▶ TÂCHE 1
D'après le texte sur l'espérance, quelle particularité la langue française présente-t-elle, contrairement à bien d'autres langues ?

▶ EXTRAIT DU DOCUMENT
────────────────

« Pèlerins d’Espérance… »

Le pape François a voulu faire de cette année 2025, une Année Sainte, celle de l’Espérance, en nous invitant à la ranimer, en nous et autour de nous. Mais dans le climat de défiance et de conflits que connait notre société – où tout semble se gripper – l’Espérance a-t-elle encore réellement sa place ? Ou n’est-elle qu’un rêve inaccessible ?
Il est pertinent de noter que la langue française, contrairement à bien d’autres, possède deux mots différents pour signifier l’espoir et l’espérance.
L’espoir est au cœur de la condition humaine. Il est ce sentiment teinté d’optimisme qui nous pousse à attendre, parfois avec une certaine fébrilité, que se concrétise, plus ou moins vite, un projet qui nous est cher. Il est ce désir qui habite chacun d’entre nous d’un avenir meilleur, de « lendemains qui chantent ». Tout semble possible si l’on a confiance dans les ressources inépuisables, et de l’homme, et de la vie. Toutefois, l’espoir demeure incertain, il ne dure pas, il peut être déçu et mener à des impasses…Nous avons tous connu de ce fait des échecs, ou des renoncements. Tout comme nous avons certainement expérimenté cette joie d’un espoir qui se réalise enfin… Mais cette joie, certes bien réelle, n’a qu’un temps et s’avère très fragile. Difficile pour elle de résister aux épreuves qui jalonnent immanquablement notre route.

────────────────

▶ TÂCHE 2
Reprenez sous forme de liste numérotée les lignes des données, sans les lignes vides. Commencez à la première ligne des données et arrêtez-vous après celle qui contient « general infelicidad. ».

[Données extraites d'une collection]
────────────────

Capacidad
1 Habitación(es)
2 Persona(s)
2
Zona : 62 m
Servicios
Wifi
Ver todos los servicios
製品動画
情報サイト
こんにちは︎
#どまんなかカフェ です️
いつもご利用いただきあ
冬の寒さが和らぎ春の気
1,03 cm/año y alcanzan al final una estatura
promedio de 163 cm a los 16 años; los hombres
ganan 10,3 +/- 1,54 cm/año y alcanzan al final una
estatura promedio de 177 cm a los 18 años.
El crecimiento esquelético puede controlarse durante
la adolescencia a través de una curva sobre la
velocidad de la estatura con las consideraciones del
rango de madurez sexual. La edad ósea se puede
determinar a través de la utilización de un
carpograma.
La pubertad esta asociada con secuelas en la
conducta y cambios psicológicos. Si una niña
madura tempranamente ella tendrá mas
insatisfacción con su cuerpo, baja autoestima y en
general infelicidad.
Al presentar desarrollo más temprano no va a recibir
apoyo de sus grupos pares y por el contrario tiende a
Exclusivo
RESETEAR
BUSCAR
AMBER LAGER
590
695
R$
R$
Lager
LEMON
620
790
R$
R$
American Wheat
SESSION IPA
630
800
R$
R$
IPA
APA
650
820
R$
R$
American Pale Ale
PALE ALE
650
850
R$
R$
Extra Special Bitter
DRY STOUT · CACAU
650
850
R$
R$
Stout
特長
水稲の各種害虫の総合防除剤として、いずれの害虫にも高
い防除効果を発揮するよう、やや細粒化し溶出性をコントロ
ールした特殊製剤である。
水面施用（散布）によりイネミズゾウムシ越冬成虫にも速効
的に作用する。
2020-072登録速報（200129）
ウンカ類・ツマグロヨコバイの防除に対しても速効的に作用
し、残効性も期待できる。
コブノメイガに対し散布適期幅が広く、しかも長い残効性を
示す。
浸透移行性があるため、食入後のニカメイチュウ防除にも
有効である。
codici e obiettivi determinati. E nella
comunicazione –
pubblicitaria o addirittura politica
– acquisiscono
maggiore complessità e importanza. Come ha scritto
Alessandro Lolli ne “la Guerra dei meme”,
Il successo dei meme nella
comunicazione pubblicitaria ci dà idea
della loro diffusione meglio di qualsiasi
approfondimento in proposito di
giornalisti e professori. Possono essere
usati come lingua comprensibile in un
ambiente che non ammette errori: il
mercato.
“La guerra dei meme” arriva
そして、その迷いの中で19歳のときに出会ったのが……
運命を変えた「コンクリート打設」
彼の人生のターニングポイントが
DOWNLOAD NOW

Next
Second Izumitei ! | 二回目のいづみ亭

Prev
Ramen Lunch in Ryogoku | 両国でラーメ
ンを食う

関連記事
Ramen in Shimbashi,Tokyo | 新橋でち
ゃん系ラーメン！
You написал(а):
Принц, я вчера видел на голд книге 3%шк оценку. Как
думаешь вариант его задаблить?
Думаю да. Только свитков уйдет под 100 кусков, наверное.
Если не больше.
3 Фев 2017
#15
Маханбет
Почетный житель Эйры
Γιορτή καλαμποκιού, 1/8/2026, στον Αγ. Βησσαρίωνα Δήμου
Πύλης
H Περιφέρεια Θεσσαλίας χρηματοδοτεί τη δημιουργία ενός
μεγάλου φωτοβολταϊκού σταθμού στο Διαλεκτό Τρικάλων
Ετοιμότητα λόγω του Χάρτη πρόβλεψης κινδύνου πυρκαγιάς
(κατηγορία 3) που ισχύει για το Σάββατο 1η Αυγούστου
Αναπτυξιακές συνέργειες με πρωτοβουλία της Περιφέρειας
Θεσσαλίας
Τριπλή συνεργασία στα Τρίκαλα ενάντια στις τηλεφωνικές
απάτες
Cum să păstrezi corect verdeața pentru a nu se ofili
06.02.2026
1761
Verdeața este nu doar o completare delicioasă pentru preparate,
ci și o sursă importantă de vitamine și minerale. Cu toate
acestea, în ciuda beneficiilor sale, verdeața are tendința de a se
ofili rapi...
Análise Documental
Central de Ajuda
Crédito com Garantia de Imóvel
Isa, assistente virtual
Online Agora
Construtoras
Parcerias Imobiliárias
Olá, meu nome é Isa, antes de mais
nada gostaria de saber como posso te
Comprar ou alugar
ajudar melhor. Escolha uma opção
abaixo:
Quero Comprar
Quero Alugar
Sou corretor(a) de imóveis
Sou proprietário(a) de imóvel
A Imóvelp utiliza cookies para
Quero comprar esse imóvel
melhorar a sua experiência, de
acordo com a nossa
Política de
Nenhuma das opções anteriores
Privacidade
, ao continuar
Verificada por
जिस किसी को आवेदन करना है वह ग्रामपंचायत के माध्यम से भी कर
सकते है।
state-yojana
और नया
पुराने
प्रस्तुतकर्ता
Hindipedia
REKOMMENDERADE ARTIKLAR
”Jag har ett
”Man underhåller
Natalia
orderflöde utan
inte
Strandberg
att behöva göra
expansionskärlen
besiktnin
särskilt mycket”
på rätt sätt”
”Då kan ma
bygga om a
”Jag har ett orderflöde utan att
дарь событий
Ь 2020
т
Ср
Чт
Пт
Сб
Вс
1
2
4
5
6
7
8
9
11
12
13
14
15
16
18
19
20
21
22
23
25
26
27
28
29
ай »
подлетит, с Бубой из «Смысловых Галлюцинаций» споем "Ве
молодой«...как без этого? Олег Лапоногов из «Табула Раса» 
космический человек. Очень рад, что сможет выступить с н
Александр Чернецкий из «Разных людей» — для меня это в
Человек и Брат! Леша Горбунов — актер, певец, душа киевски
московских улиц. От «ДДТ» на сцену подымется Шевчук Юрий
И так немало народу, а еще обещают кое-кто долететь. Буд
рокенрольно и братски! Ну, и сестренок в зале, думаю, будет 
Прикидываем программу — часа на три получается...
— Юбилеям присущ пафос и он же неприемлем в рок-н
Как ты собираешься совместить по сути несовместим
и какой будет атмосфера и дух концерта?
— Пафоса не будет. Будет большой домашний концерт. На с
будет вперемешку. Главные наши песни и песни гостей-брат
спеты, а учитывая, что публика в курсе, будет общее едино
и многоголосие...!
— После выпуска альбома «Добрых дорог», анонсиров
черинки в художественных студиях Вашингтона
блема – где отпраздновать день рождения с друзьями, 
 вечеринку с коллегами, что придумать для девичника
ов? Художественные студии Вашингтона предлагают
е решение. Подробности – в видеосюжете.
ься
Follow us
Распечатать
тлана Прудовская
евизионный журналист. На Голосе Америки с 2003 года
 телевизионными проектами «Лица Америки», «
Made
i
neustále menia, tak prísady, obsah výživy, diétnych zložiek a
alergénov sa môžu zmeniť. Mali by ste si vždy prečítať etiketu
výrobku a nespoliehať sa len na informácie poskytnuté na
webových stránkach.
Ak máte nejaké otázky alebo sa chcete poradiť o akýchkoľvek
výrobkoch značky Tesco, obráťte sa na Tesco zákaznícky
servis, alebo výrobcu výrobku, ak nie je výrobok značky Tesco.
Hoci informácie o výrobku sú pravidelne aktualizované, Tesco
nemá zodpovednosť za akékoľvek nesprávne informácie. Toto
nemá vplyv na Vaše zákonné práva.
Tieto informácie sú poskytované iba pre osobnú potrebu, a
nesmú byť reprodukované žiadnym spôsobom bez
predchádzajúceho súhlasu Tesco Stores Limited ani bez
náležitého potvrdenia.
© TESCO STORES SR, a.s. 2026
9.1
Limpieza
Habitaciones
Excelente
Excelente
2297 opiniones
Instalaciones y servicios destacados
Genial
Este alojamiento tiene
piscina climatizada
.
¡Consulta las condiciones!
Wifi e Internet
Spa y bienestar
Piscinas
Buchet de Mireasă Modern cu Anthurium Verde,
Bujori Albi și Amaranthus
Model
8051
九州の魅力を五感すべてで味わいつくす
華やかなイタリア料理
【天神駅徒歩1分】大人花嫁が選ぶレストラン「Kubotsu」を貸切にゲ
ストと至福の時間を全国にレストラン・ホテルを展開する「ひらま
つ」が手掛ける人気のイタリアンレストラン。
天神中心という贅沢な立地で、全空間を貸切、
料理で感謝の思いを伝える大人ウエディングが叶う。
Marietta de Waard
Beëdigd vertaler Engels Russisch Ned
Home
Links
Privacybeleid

────────────────

▶ RÉPONSE 1
Elle possède deux mots différents pour signifier l'espoir et l'espérance.

▶ RÉPONSE 2
1. Capacidad
2. 1 Habitación(es)
3. 2 Persona(s)
4. 2
5. Zona : 62 m
6. Servicios
7. Wifi
8. Ver todos los servicios
9. 製品動画
10. 情報サイト
11. こんにちは︎
12. #どまんなかカフェ です️
13. いつもご利用いただきあ
14. 冬の寒さが和らぎ春の気
15. 1,03 cm/año y alcanzan al final una estatura
16. promedio de 163 cm a los 16 años; los hombres
17. ganan 10,3 +/- 1,54 cm/año y alcanzan al final una
18. estatura promedio de 177 cm a los 18 años.
19. El crecimiento esquelético puede controlarse durante
20. la adolescencia a través de una curva sobre la
21. velocidad de la estatura con las consideraciones del
22. rango de madurez sexual. La edad ósea se puede
23. determinar a través de la utilización de un
24. carpograma.
25. La pubertad esta asociada con secuelas en la
26. conducta y cambios psicológicos. Si una niña
27. madura tempranamente ella tendrá mas
28. insatisfacción con su cuerpo, baja autoestima y en
29. general infelicidad.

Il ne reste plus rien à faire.